On 16/02/2026 11:38, Thorsten Leemhuis wrote: > On 2/16/26 11:58, Matt Coster wrote: >> On 16/02/2026 10:11, Thorsten Leemhuis wrote: >> >> We're currently trying to force this issue to reproduce on hardware we >> have on hand; we'd like to see it fixed properly as much as anyone. > > Yeah, no worries, I never doubted that. But getting things properly fixed > can mean "revert, fix, reapply" when it comes to regressions in Linux -- > which is something that should not be seen as something bad, as Linus said > himself (see below)! > >> From our side at least, I don't believe this is a regression at all. > In the end what matters is: some change afaics caused systems to not work > anymore that used to be working -- that makes it a regression my the Linux > kernels standards. And those by the same standards must be fixed, ideally > quickly. Find a few quotes on that from Linus below that explains this > better.
I feel like I should reiterate that the commit we're talking about
reverting is fundamental to support for one of the only two platforms
currently supported. And that the changes to add "support" (just
bindings and DT) for the affected Renesas platforms came several months
*after* this.
The "regression" here is that we allowed DTS changes to land for
unsupported platforms in the interest of allowing further development to
happen incrementally upstream. There has been no further progress on
that front beyond the DTS patches, however.
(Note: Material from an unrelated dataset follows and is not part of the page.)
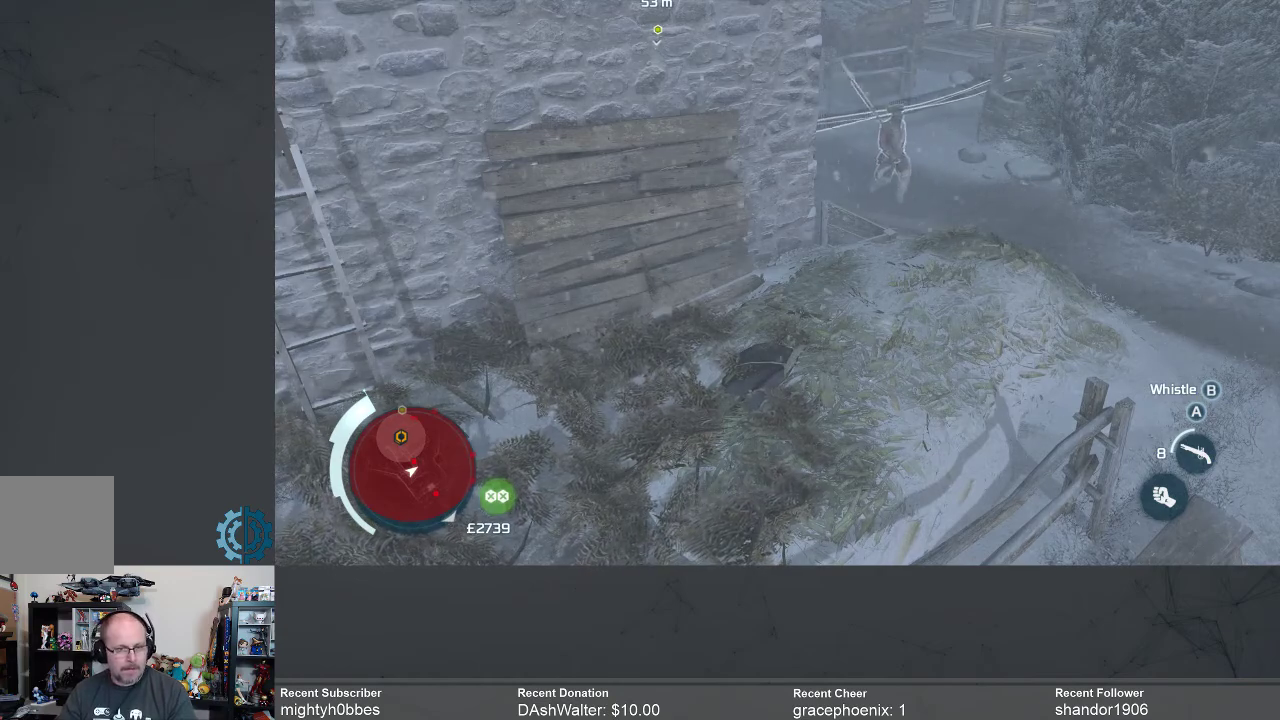
{"buttons": [], "left_stick": "center", "right_stick": "center", "events": []}
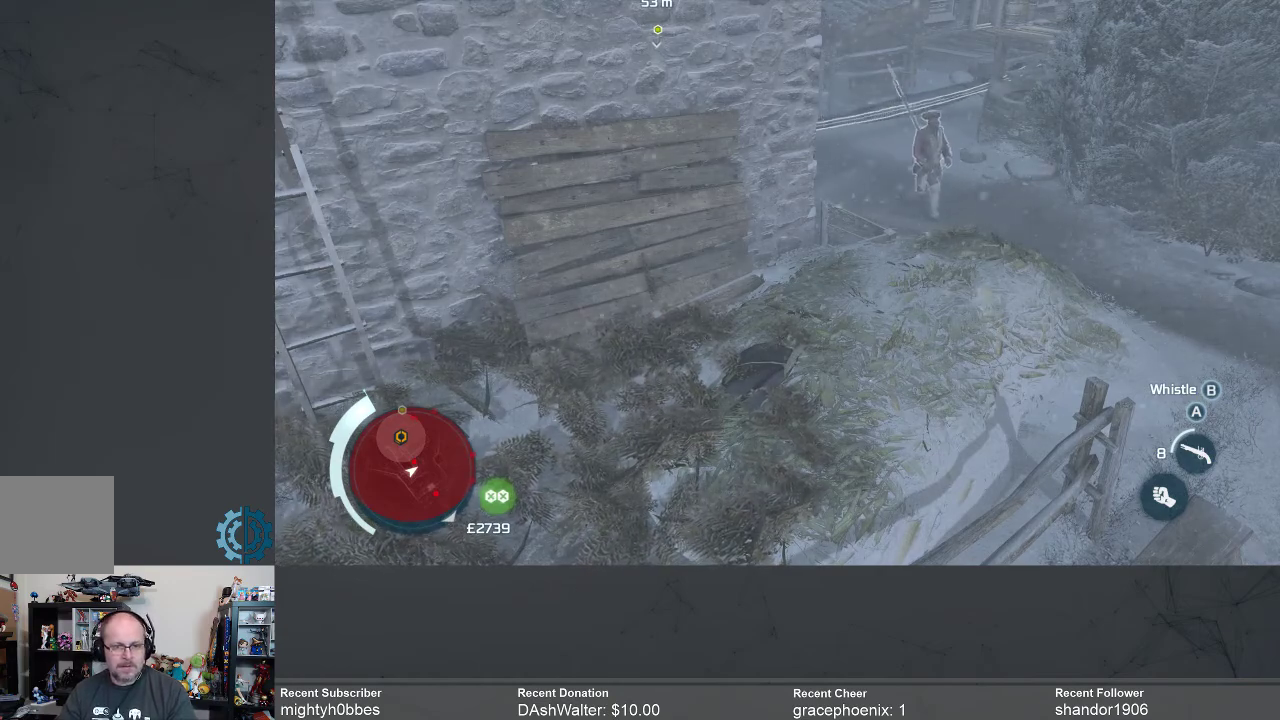
{"buttons": [], "left_stick": "center", "right_stick": "center", "events": [[100, "right_stick", "right"], [300, "right_stick", "center"]]}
We have never declared that
these platforms should be functional and error-free, and have taken
measures to ensure this is clear to users[1].
There are currently two platforms on which this has been reproduced:
- Renesas Gray Hawk Single (R-Car V4M) -- this was the original report
from Geert, and it should be noted that there are no bindings or DTS
support for the GPU in this platform in tree at this time.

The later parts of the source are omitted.